When you return the data, keep every line exactly as it is and leave out the pictures.
────────────────
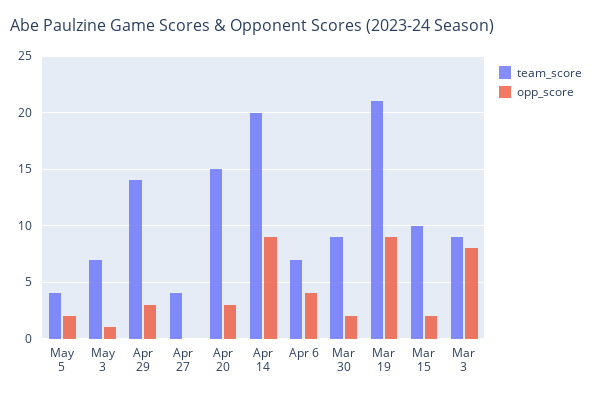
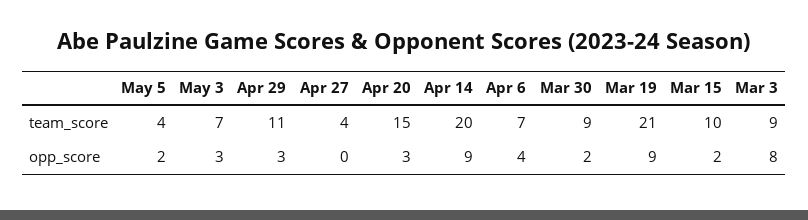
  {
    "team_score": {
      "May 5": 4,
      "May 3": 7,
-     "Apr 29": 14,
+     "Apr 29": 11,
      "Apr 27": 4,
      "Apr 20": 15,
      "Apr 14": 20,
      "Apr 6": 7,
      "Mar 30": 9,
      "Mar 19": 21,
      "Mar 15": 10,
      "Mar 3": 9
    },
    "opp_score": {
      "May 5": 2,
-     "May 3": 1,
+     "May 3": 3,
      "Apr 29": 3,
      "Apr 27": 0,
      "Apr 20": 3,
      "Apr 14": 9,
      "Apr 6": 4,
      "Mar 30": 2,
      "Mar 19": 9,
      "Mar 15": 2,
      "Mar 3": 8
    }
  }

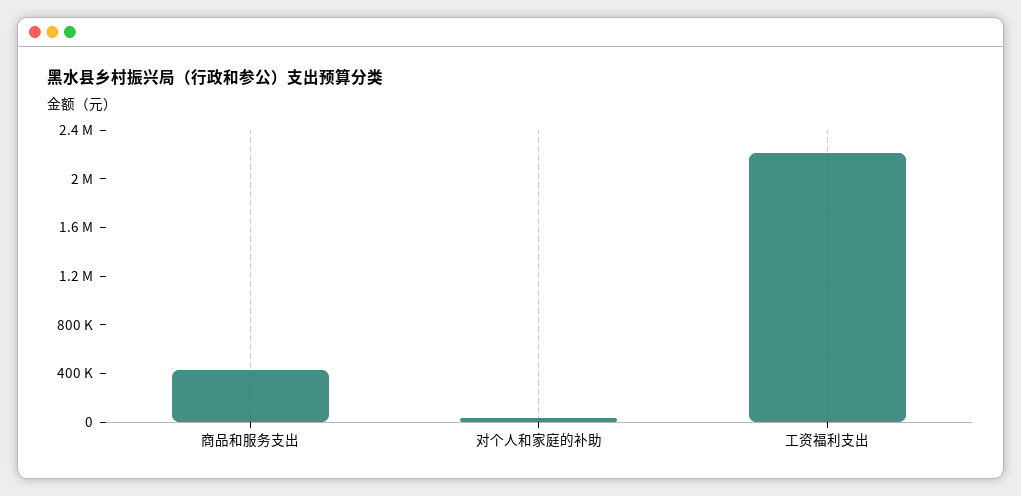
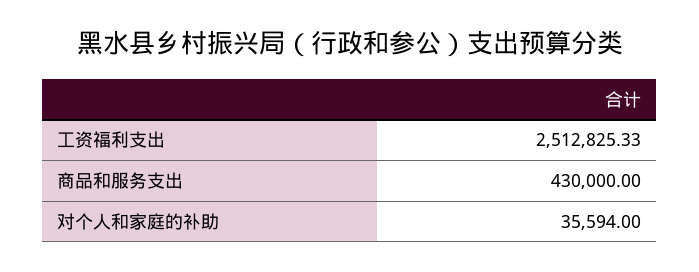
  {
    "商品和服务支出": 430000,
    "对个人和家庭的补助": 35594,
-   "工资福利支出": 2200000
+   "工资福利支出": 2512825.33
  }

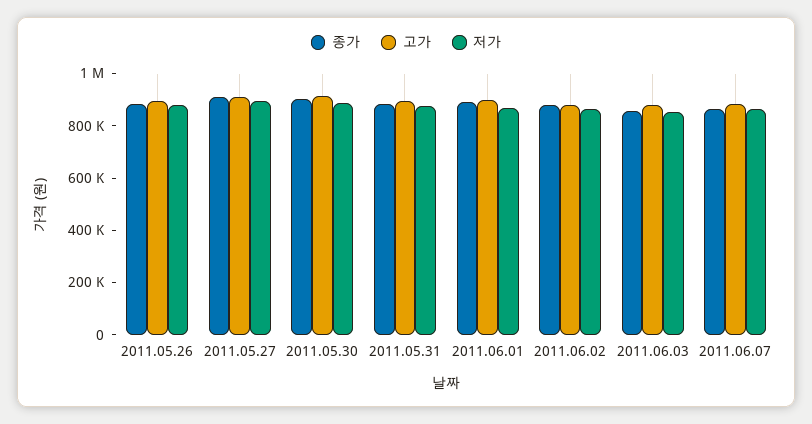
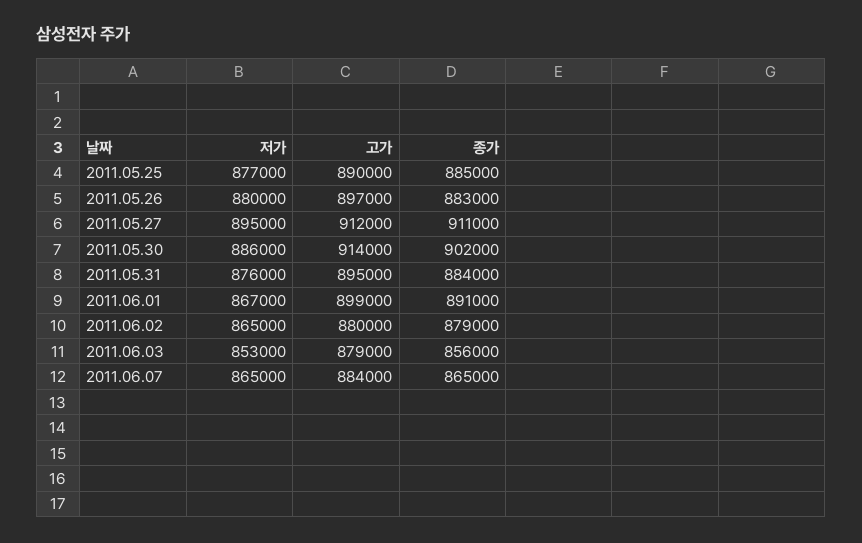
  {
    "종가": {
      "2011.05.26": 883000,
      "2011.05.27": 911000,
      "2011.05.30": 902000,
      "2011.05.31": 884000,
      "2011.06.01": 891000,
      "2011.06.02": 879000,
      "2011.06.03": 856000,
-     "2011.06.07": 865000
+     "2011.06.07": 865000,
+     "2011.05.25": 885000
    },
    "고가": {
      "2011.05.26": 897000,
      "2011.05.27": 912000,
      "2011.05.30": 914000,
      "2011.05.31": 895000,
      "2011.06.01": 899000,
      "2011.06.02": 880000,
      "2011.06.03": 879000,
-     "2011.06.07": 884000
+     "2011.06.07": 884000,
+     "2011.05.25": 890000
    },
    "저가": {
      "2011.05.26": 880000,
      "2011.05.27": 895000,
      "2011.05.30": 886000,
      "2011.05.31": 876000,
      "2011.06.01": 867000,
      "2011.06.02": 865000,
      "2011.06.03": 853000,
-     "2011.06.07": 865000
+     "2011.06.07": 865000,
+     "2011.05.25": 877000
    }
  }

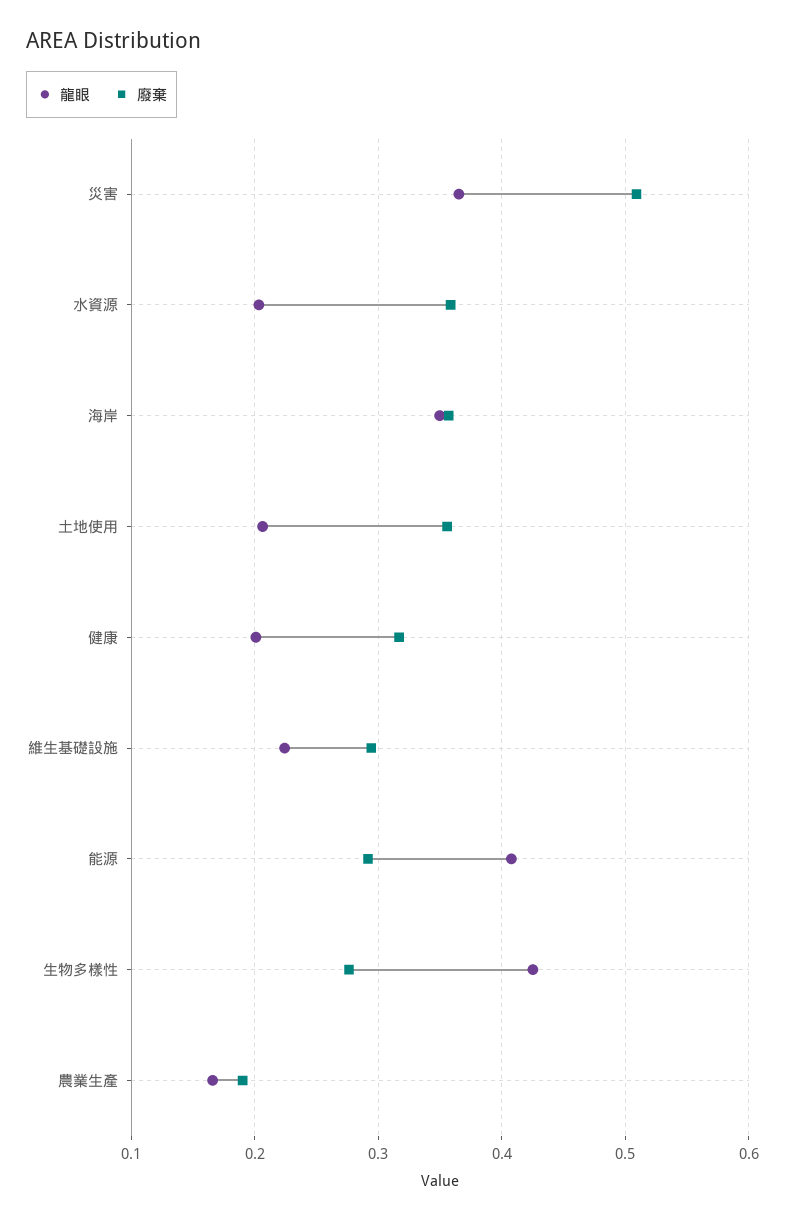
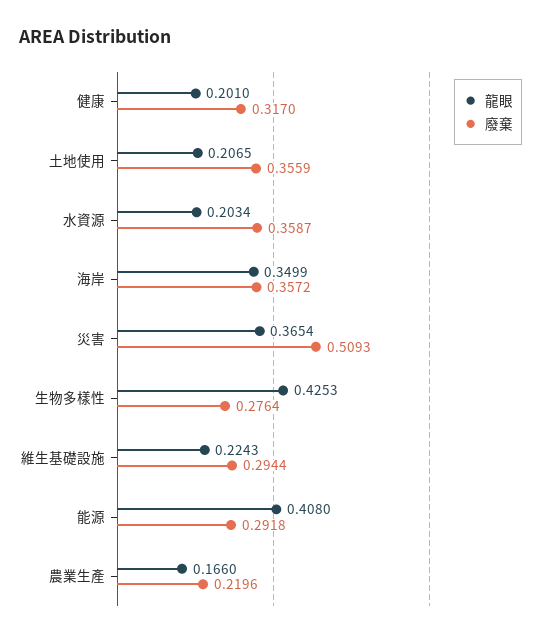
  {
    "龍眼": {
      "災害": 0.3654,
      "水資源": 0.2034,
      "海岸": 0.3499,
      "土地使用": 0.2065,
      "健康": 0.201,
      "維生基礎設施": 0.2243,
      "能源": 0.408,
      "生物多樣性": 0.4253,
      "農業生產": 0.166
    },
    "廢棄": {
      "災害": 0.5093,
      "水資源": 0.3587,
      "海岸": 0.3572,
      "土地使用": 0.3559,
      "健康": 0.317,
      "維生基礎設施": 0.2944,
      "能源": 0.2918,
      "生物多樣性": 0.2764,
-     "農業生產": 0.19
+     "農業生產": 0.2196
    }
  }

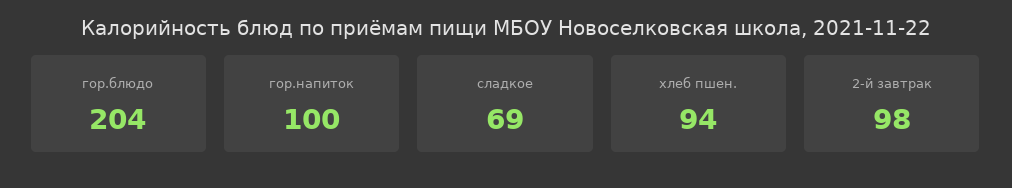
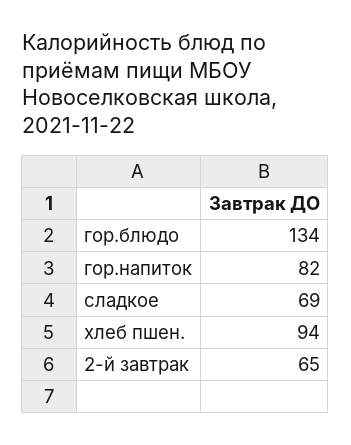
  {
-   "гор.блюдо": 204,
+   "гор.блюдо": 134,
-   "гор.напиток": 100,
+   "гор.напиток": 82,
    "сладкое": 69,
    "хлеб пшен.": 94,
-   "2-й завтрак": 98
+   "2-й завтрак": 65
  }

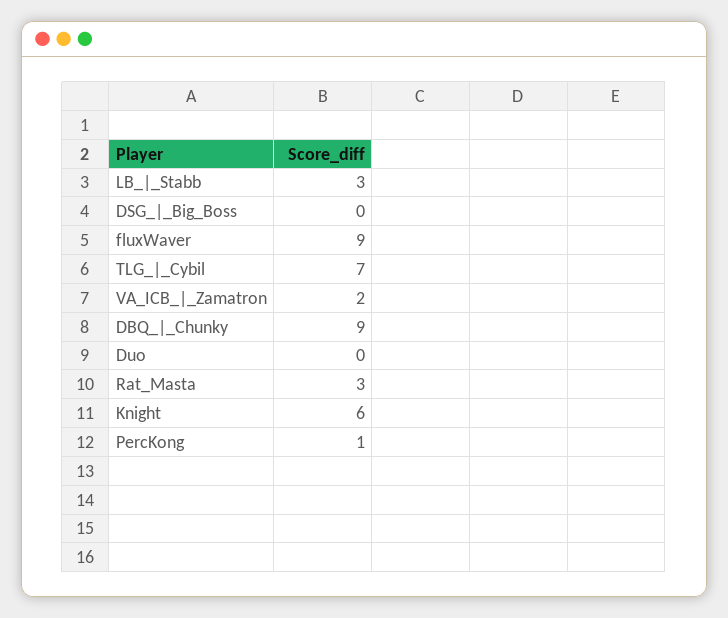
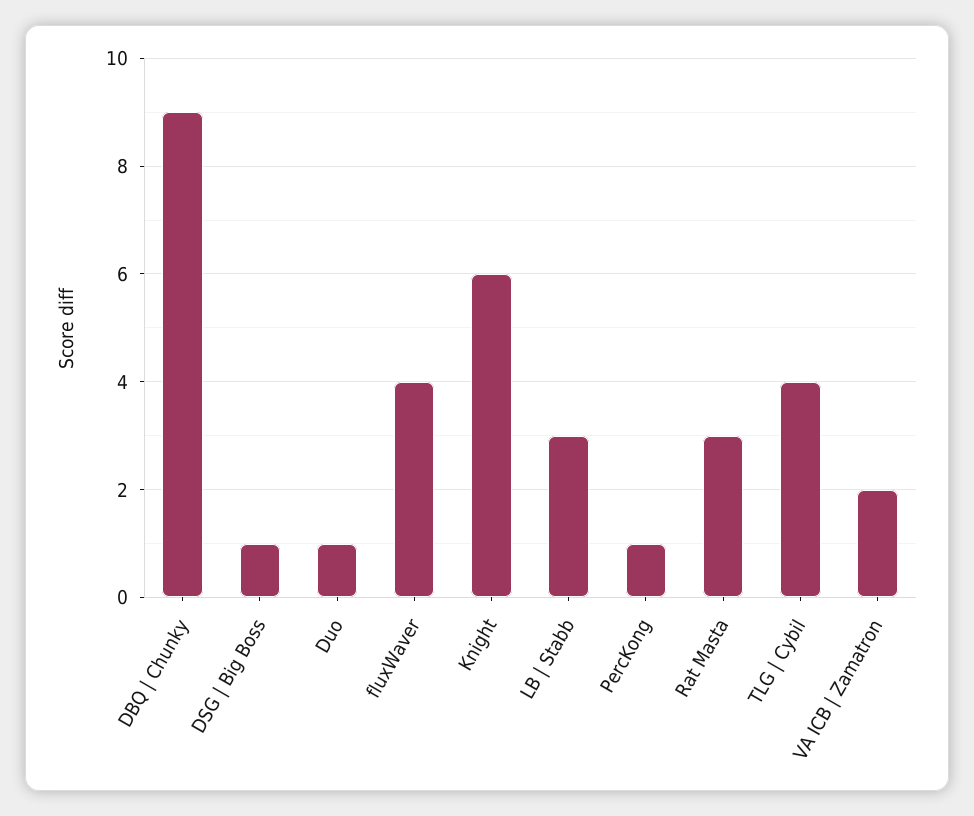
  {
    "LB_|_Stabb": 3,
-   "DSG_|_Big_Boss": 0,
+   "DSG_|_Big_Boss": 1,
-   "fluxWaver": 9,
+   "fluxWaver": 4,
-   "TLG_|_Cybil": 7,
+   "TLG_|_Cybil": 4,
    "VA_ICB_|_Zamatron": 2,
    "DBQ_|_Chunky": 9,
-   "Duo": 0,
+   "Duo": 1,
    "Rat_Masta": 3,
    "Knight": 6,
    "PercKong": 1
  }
────────────────
WRITTEN REPLY:
  {
    "team_score": {
      "May 5": 4,
      "May 3": 7,
-     "Apr 29": 14,
+     "Apr 29": 11,
      "Apr 27": 4,
      "Apr 20": 15,
      "Apr 14": 20,
      "Apr 6": 7,
      "Mar 30": 9,
      "Mar 19": 21,
      "Mar 15": 10,
      "Mar 3": 9
    },
    "opp_score": {
      "May 5": 2,
-     "May 3": 1,
+     "May 3": 3,
      "Apr 29": 3,
      "Apr 27": 0,
      "Apr 20": 3,
      "Apr 14": 9,
      "Apr 6": 4,
      "Mar 30": 2,
      "Mar 19": 9,
      "Mar 15": 2,
      "Mar 3": 8
    }
  }

  {
    "商品和服务支出": 430000,
    "对个人和家庭的补助": 35594,
-   "工资福利支出": 2200000
+   "工资福利支出": 2512825.33
  }

  {
    "종가": {
      "2011.05.26": 883000,
      "2011.05.27": 911000,
      "2011.05.30": 902000,
      "2011.05.31": 884000,
      "2011.06.01": 891000,
      "2011.06.02": 879000,
      "2011.06.03": 856000,
-     "2011.06.07": 865000
+     "2011.06.07": 865000,
+     "2011.05.25": 885000
    },
    "고가": {
      "2011.05.26": 897000,
      "2011.05.27": 912000,
      "2011.05.30": 914000,
      "2011.05.31": 895000,
      "2011.06.01": 899000,
      "2011.06.02": 880000,
      "2011.06.03": 879000,
-     "2011.06.07": 884000
+     "2011.06.07": 884000,
+     "2011.05.25": 890000
    },
    "저가": {
      "2011.05.26": 880000,
      "2011.05.27": 895000,
      "2011.05.30": 886000,
      "2011.05.31": 876000,
      "2011.06.01": 867000,
      "2011.06.02": 865000,
      "2011.06.03": 853000,
-     "2011.06.07": 865000
+     "2011.06.07": 865000,
+     "2011.05.25": 877000
    }
  }

  {
    "龍眼": {
      "災害": 0.3654,
      "水資源": 0.2034,
      "海岸": 0.3499,
      "土地使用": 0.2065,
      "健康": 0.201,
      "維生基礎設施": 0.2243,
      "能源": 0.408,
      "生物多樣性": 0.4253,
      "農業生產": 0.166
    },
    "廢棄": {
      "災害": 0.5093,
      "水資源": 0.3587,
      "海岸": 0.3572,
      "土地使用": 0.3559,
      "健康": 0.317,
      "維生基礎設施": 0.2944,
      "能源": 0.2918,
      "生物多樣性": 0.2764,
-     "農業生產": 0.19
+     "農業生產": 0.2196
    }
  }

  {
-   "гор.блюдо": 204,
+   "гор.блюдо": 134,
-   "гор.напиток": 100,
+   "гор.напиток": 82,
    "сладкое": 69,
    "хлеб пшен.": 94,
-   "2-й завтрак": 98
+   "2-й завтрак": 65
  }

  {
    "LB_|_Stabb": 3,
-   "DSG_|_Big_Boss": 0,
+   "DSG_|_Big_Boss": 1,
-   "fluxWaver": 9,
+   "fluxWaver": 4,
-   "TLG_|_Cybil": 7,
+   "TLG_|_Cybil": 4,
    "VA_ICB_|_Zamatron": 2,
    "DBQ_|_Chunky": 9,
-   "Duo": 0,
+   "Duo": 1,
    "Rat_Masta": 3,
    "Knight": 6,
    "PercKong": 1
  }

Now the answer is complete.